Congress has given investors a lower capital-gains tax rate--a maximum of 20%, down from 28% under the old law--but also has extended the holding period required to qualify for the new, lower rate to 18 months from 12 months. Gains on investments held between 12 and 18 months will still face a top tax of 28%.
With an individual stock, you’ll simply have to weigh the tax benefit of holding on for at least 18 months against the risk that any gain you have might evaporate in that time. But ultimately, when you own individual stocks, you control when you will realize a gain for tax purposes--next week, or 30 years from now.
But if you own a stock mutual fund outside a tax-deferred account, it may be difficult to predict whether you’ll reap the benefits of the lower capital-gains tax rate.
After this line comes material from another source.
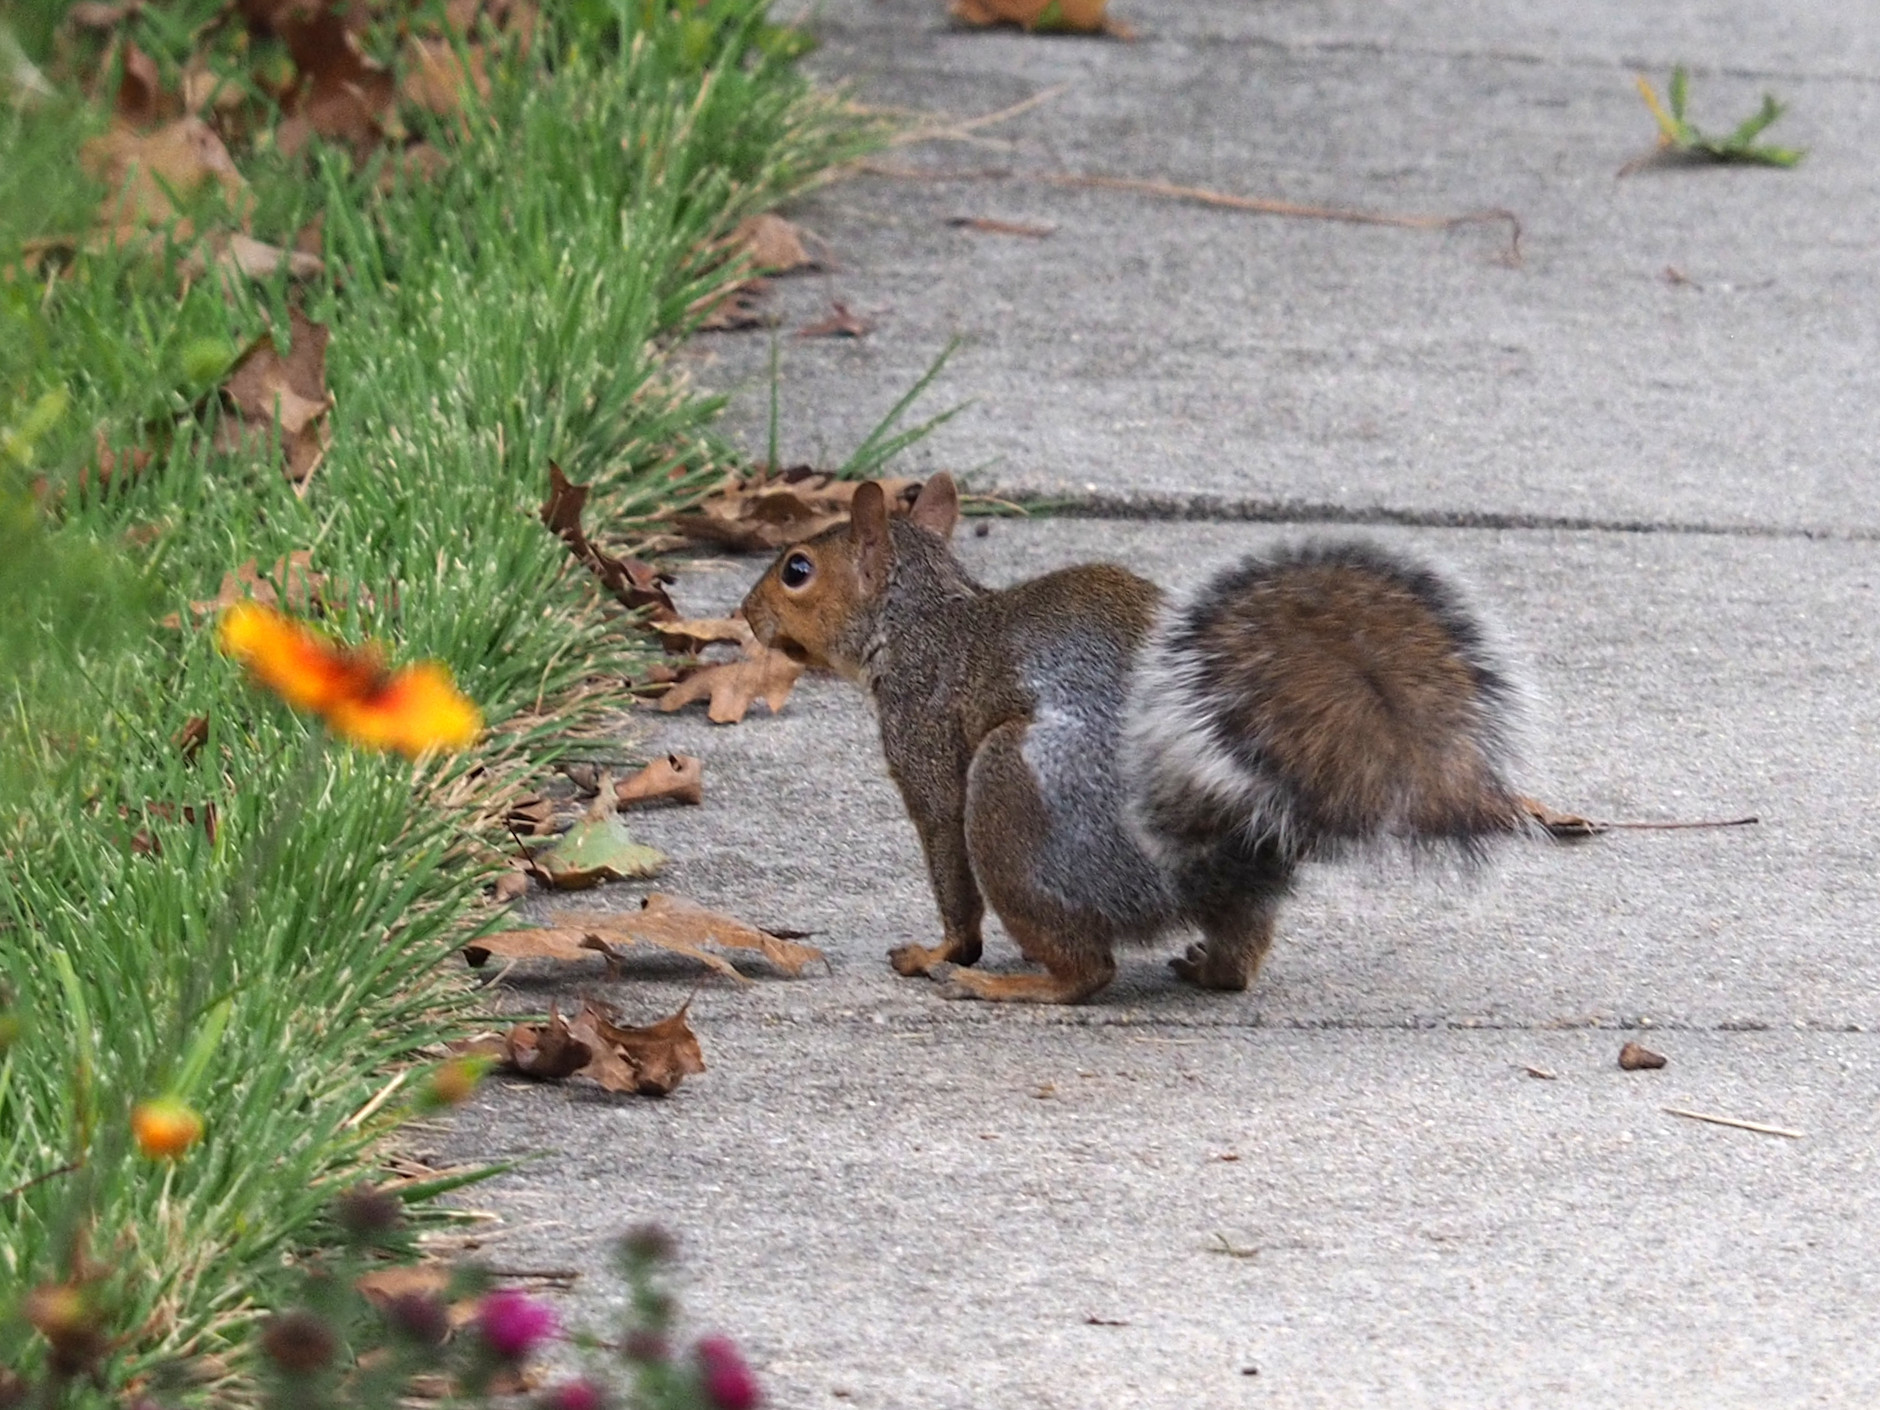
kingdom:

The fund will have to tell you each year what portion of your gains are subject to which gains tax rate. And if your fund manager is an active trader, you may realize precious few of those lower-tax-rate gains.
One answer: Buy funds that practice “tax-efficient” investing. Some firms, such as Vanguard Group (phone: [800] 662-7447) and Eaton Vance ([800] 225-6265) offer funds that are specifically “tax-managed” to minimize gains. But beware: While index funds, which mimic stock indexes, are often considered tax-efficient, that may only be true until they’re someday hit with big redemptions.